» YOUR INSTRUCTIONS
Begin your copy at the line with "focal_35mm: 97" in the records below and end it at the line with "f_number: 2.2", restating each line word for word; omit the pictures.

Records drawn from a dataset
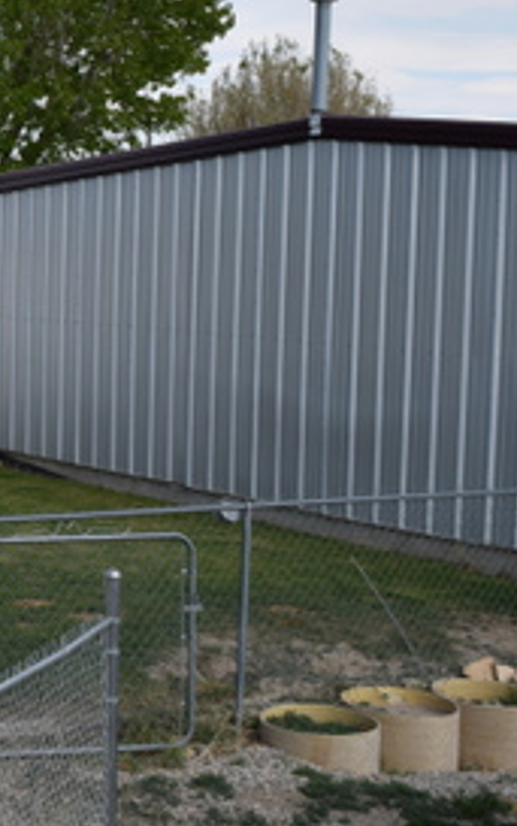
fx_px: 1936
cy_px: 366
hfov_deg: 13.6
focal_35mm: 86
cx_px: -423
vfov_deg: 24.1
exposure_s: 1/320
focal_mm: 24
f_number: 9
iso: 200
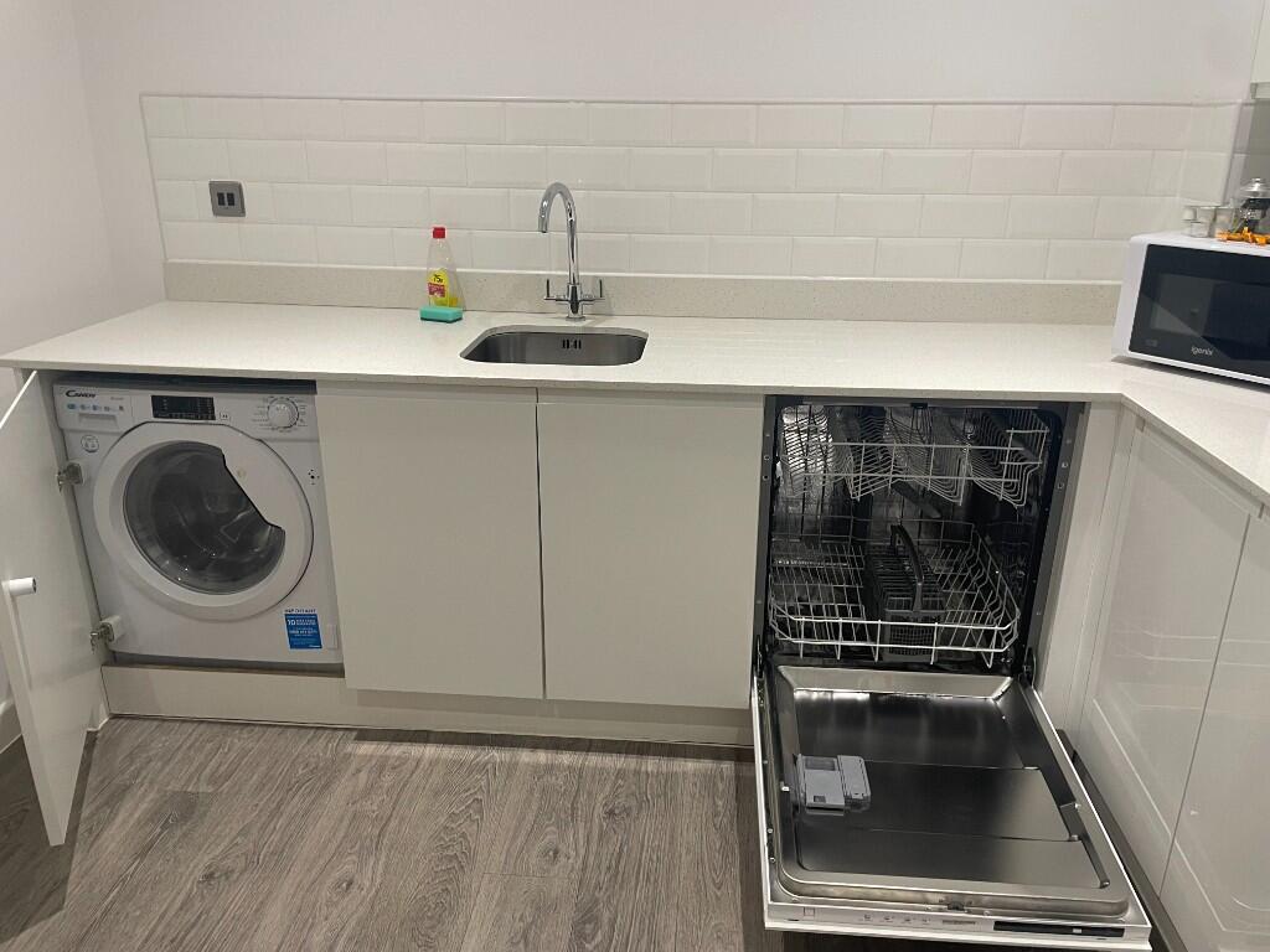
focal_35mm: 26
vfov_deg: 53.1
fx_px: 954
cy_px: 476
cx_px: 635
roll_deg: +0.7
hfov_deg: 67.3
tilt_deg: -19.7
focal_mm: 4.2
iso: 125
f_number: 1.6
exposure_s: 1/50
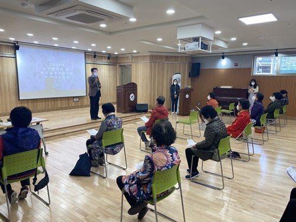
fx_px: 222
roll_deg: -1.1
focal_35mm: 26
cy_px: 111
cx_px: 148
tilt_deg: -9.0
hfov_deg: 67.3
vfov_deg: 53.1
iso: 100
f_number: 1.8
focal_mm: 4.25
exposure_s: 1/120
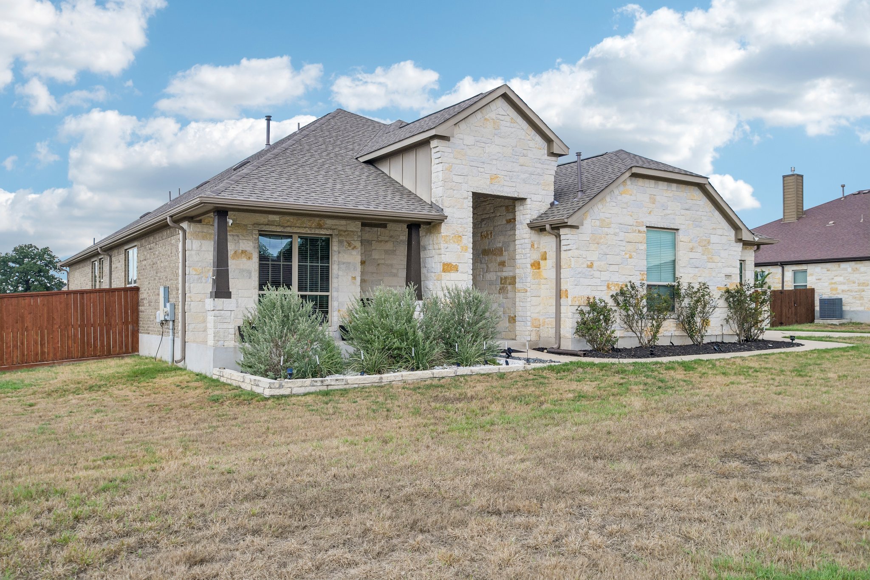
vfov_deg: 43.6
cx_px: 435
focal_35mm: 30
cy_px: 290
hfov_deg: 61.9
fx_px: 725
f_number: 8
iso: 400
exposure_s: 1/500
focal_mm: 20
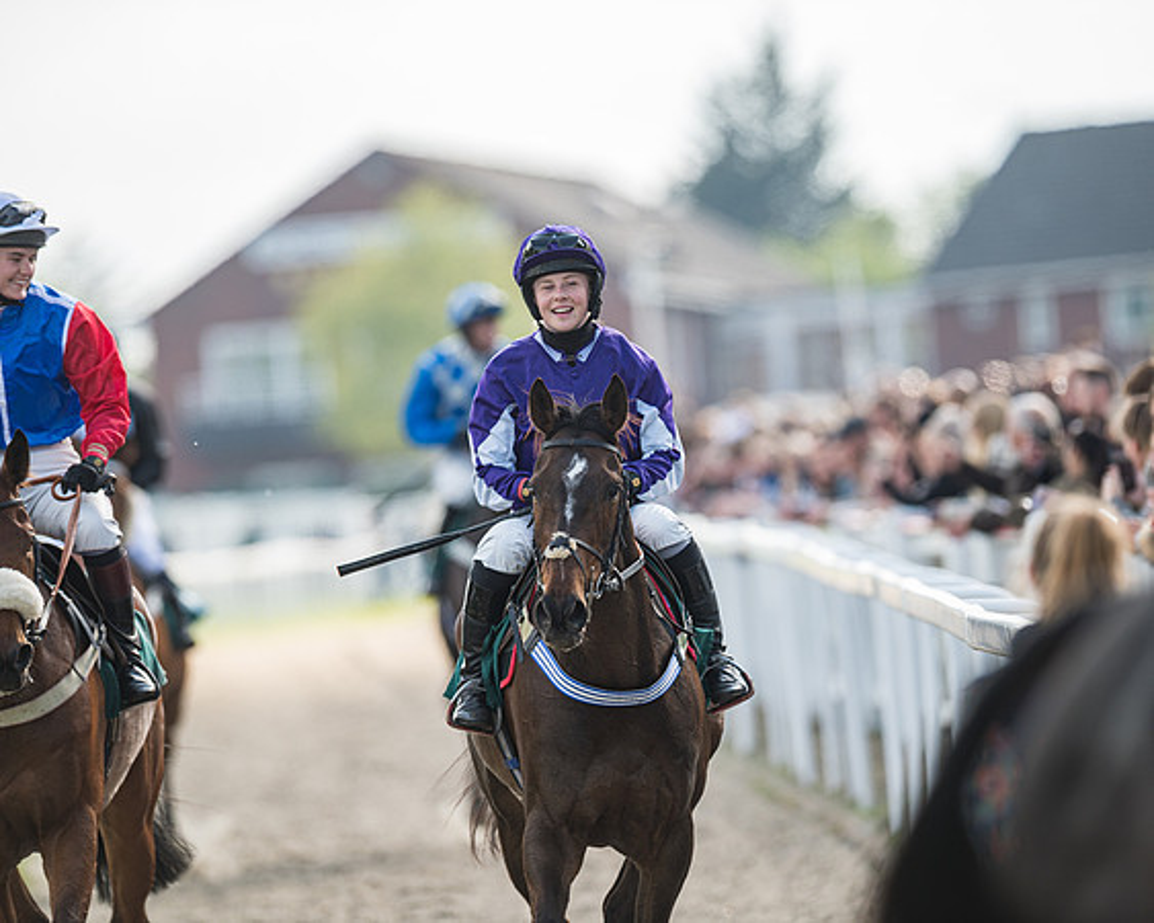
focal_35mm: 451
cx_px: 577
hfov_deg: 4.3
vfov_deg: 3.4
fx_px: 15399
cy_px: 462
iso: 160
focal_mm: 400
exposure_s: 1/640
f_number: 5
--
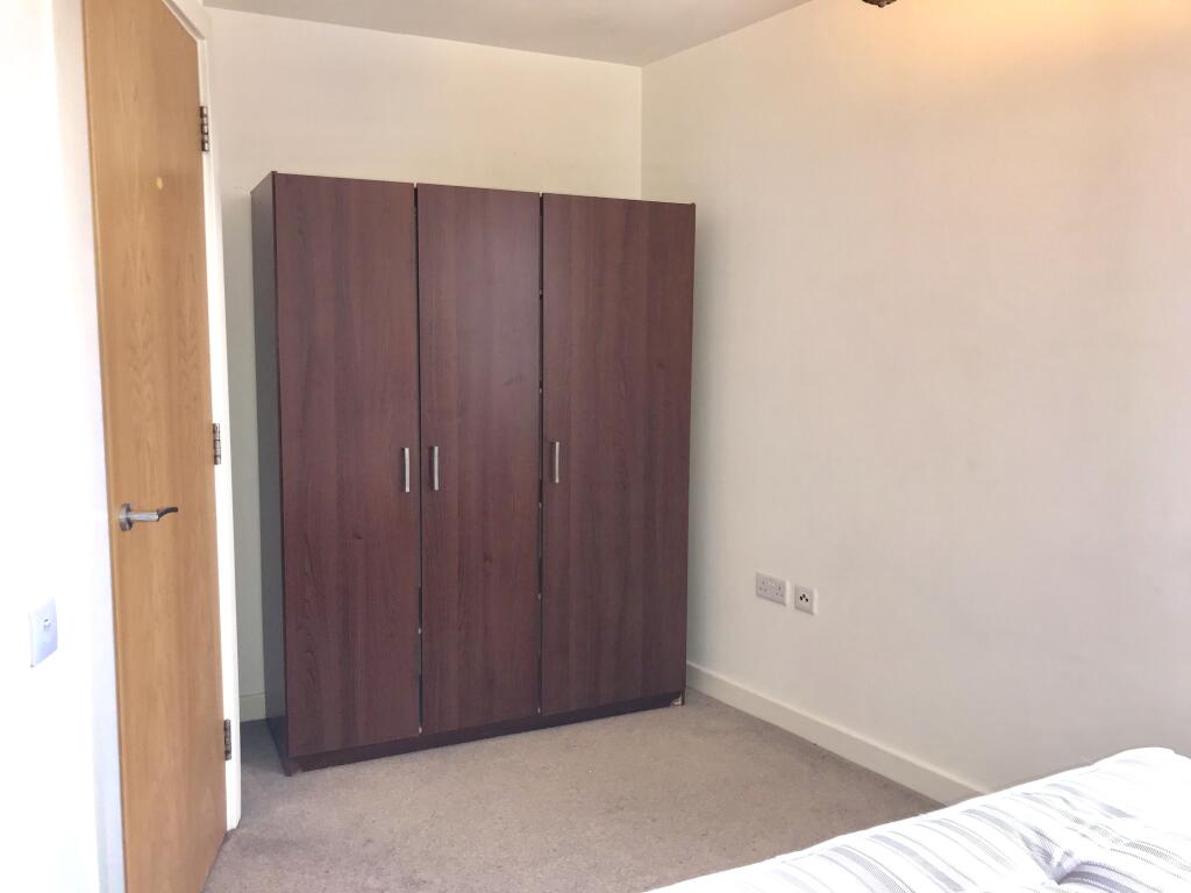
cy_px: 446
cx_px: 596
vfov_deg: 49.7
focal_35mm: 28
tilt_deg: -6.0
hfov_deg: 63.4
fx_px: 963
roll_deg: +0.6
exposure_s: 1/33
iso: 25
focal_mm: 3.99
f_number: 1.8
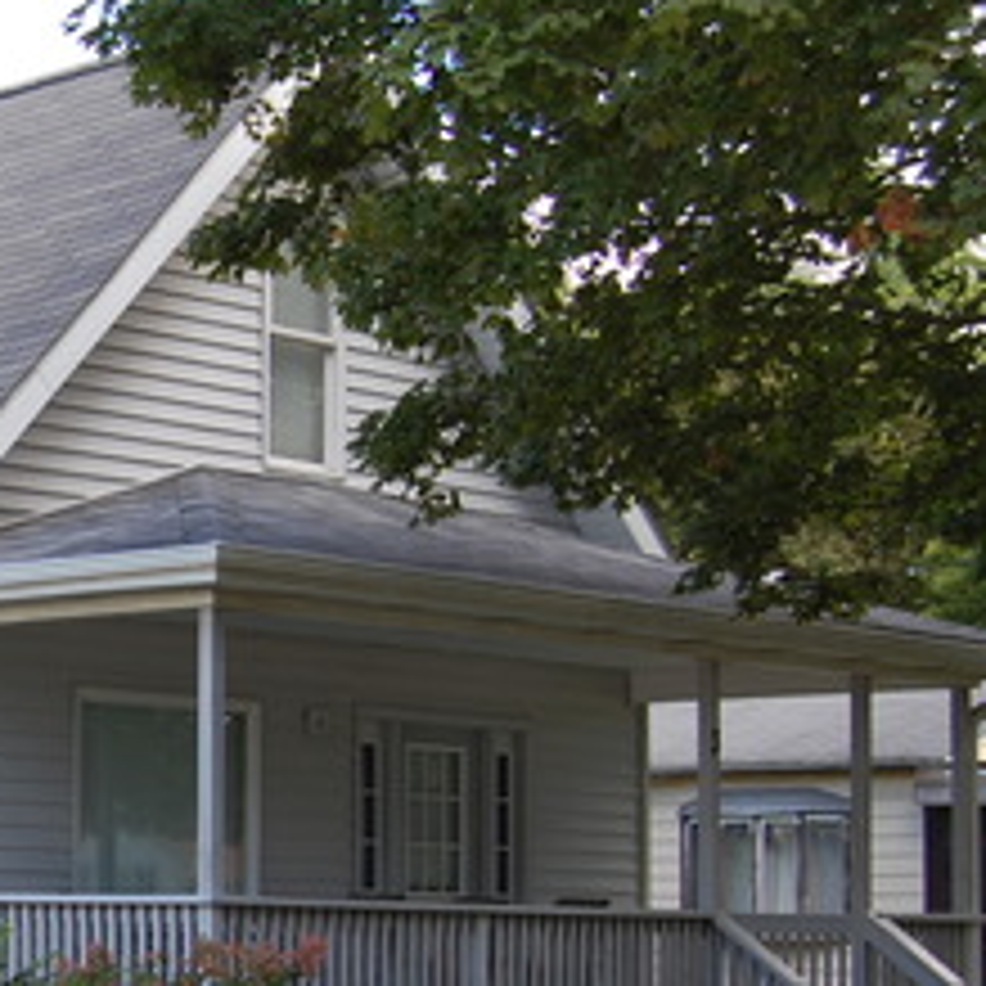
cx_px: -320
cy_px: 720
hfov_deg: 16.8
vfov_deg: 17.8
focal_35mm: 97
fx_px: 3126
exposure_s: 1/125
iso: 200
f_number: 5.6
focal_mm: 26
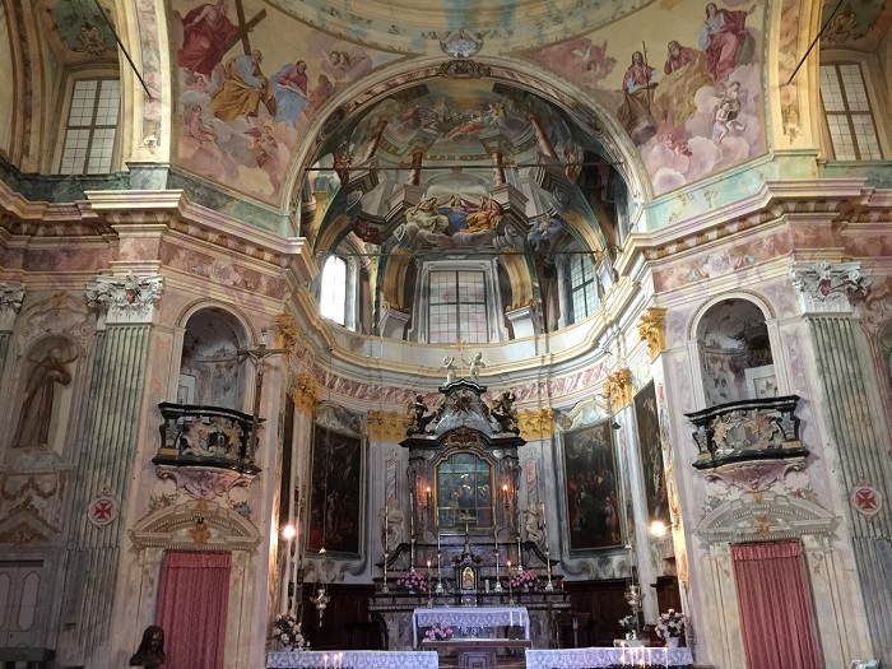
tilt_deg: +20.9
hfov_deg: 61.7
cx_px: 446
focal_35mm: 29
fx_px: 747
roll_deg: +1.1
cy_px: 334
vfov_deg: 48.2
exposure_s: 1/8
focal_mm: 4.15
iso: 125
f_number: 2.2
* * *
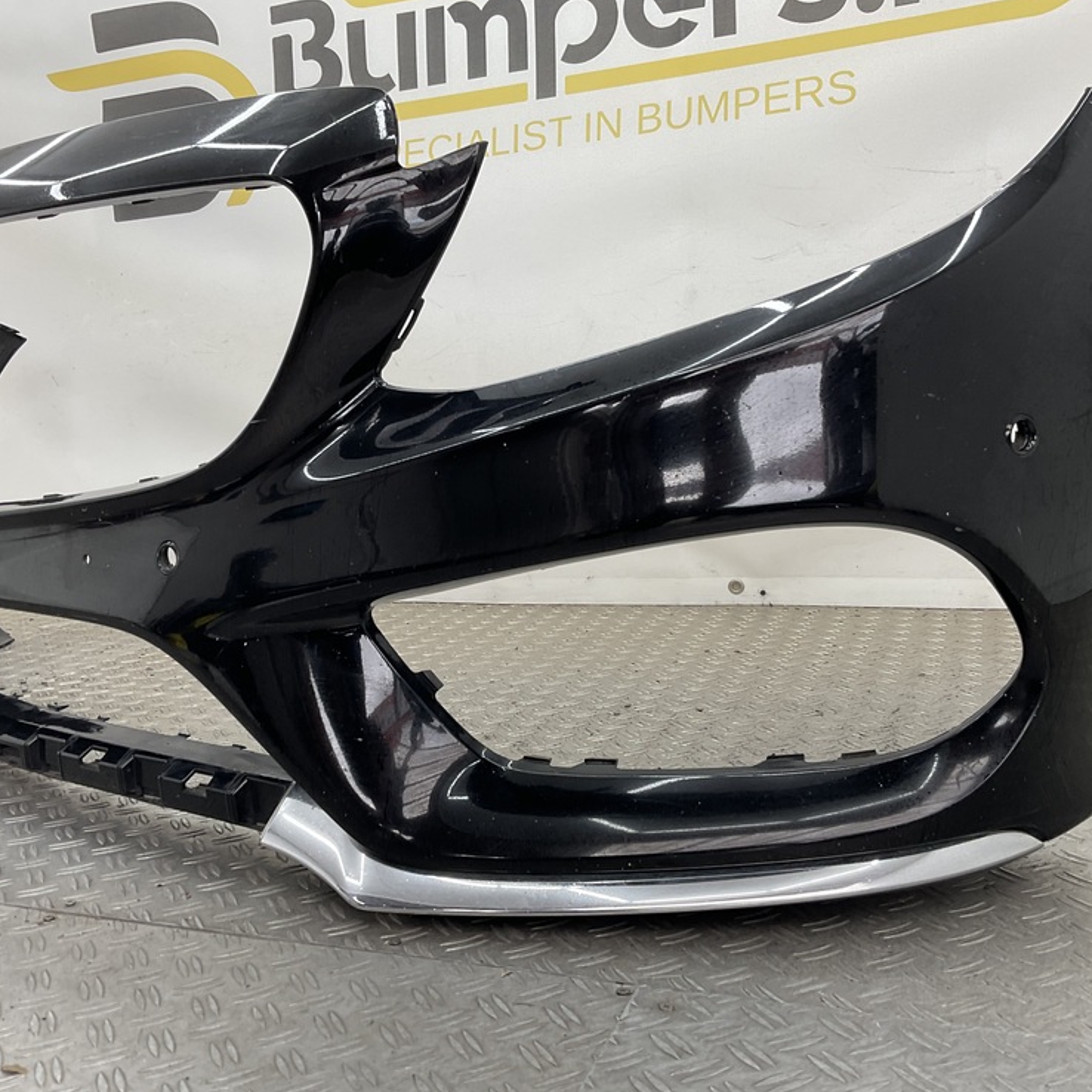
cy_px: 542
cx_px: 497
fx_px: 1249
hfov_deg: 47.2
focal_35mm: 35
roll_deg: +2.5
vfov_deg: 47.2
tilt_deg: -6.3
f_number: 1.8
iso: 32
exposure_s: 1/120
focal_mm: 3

» FINAL ANSWER
focal_35mm: 97
fx_px: 3126
exposure_s: 1/125
iso: 200
f_number: 5.6
focal_mm: 26
tilt_deg: +20.9
hfov_deg: 61.7
cx_px: 446
focal_35mm: 29
fx_px: 747
roll_deg: +1.1
cy_px: 334
vfov_deg: 48.2
exposure_s: 1/8
focal_mm: 4.15
iso: 125
f_number: 2.2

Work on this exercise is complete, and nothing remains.